But it’s going to take a lot of work on both creative and business sides of the aisle, suggests Nolan, who’s reportedly heading into Spielberg territory with this fall’s “Interstellar.”
The theaters of the future will be bigger and more beautiful than ever before. They will employ expensive presentation formats that cannot be accessed or reproduced in the home (such as, ironically, film prints). And they will still enjoy exclusivity, as studios relearn the tremendous economic value of the staggered release of their products.
The projects that most obviously lend themselves to such distinctions are spectacles. But if history is any guide, all genres, all budgets will follow. Because the cinema of the future will depend not just on grander presentation, but on the emergence of filmmakers inventive enough to command the focused attention of a crowd for hours.

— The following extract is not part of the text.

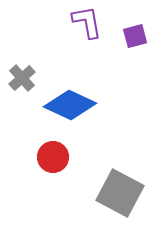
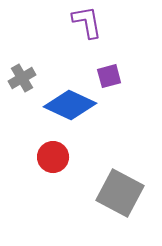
purple square: moved 26 px left, 40 px down
gray cross: rotated 12 degrees clockwise
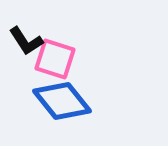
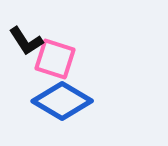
blue diamond: rotated 20 degrees counterclockwise
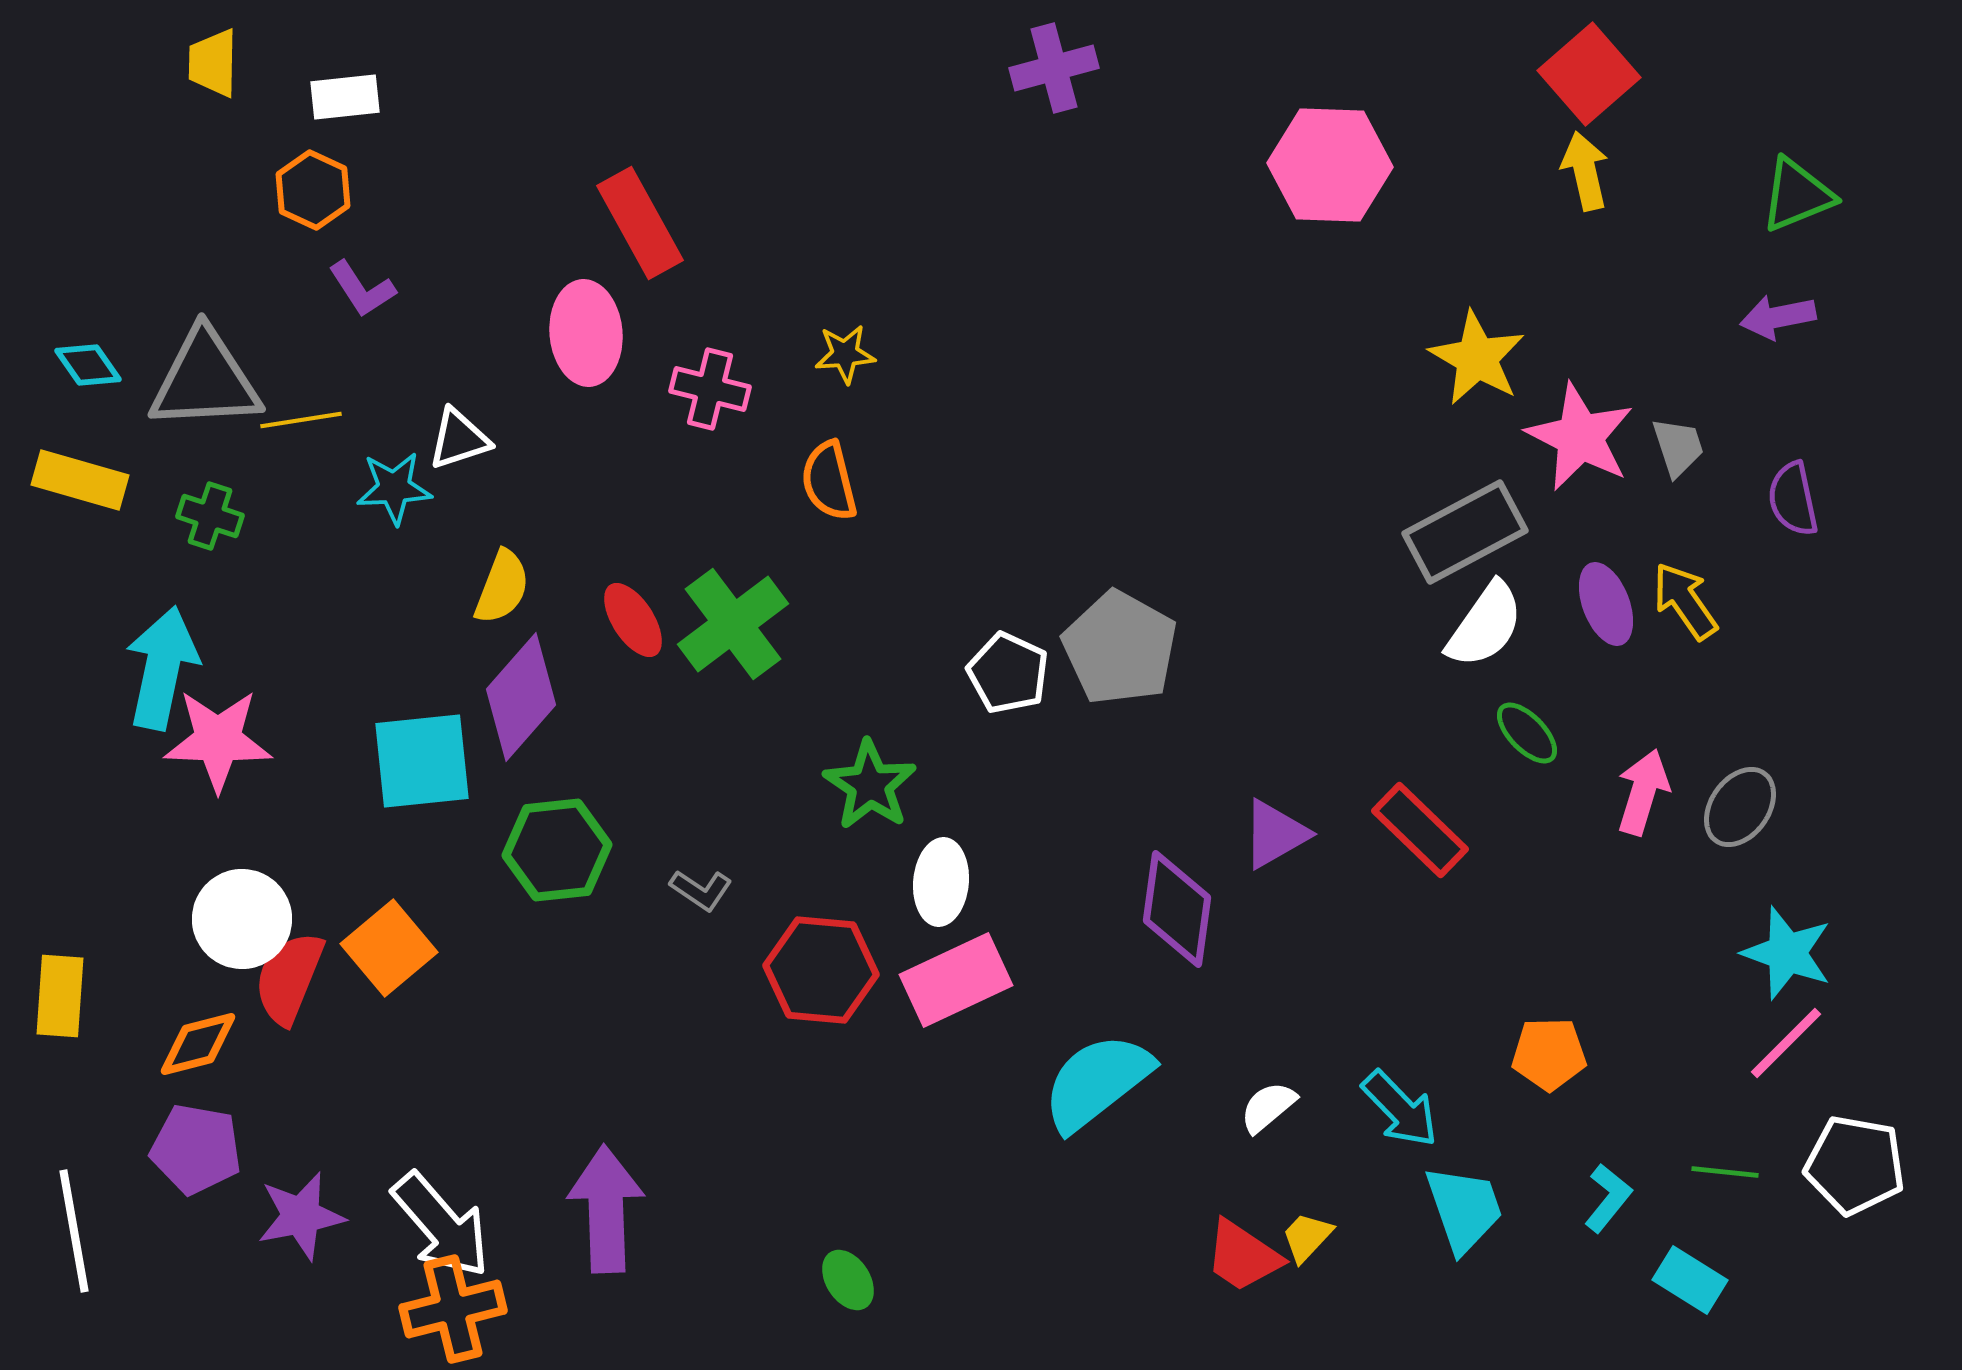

These new voices will emerge just as we despair that there is nothing left to be discovered. As in the early ’90s, when years of bad multiplexing had soured the public on movies, and a young director named Quentin Tarantino ripped through theaters with a profound sense of cinema’s past and an instinct for reclaiming cinema’s rightful place at the head of popular culture.
Never before has a system so willingly embraced the radical teardown of its own formal standards. But no standards means no rules. Whether photochemical or video-based, a film can now look or sound like anything.
It’s unthinkable that extraordinary new work won’t emerge from such an open structure. That’s the part I can’t wait for…
These developments will require innovation, experimentation and expense, not cost-cutting exercises disguised as digital “upgrades” or gimmickry aimed at justifying variable ticket pricing. The theatrical window is to the movie business what live concerts are to the music business—and no one goes to a concert to be played an MP3 on a bare stage.
He says salvation will come from improved technical systems, larger spaces for exhibition (let’s not forget his love of IMAX), and fresh artistic voices to get people talking about the cinema all over again.
But who’s the person to step up and actually make them?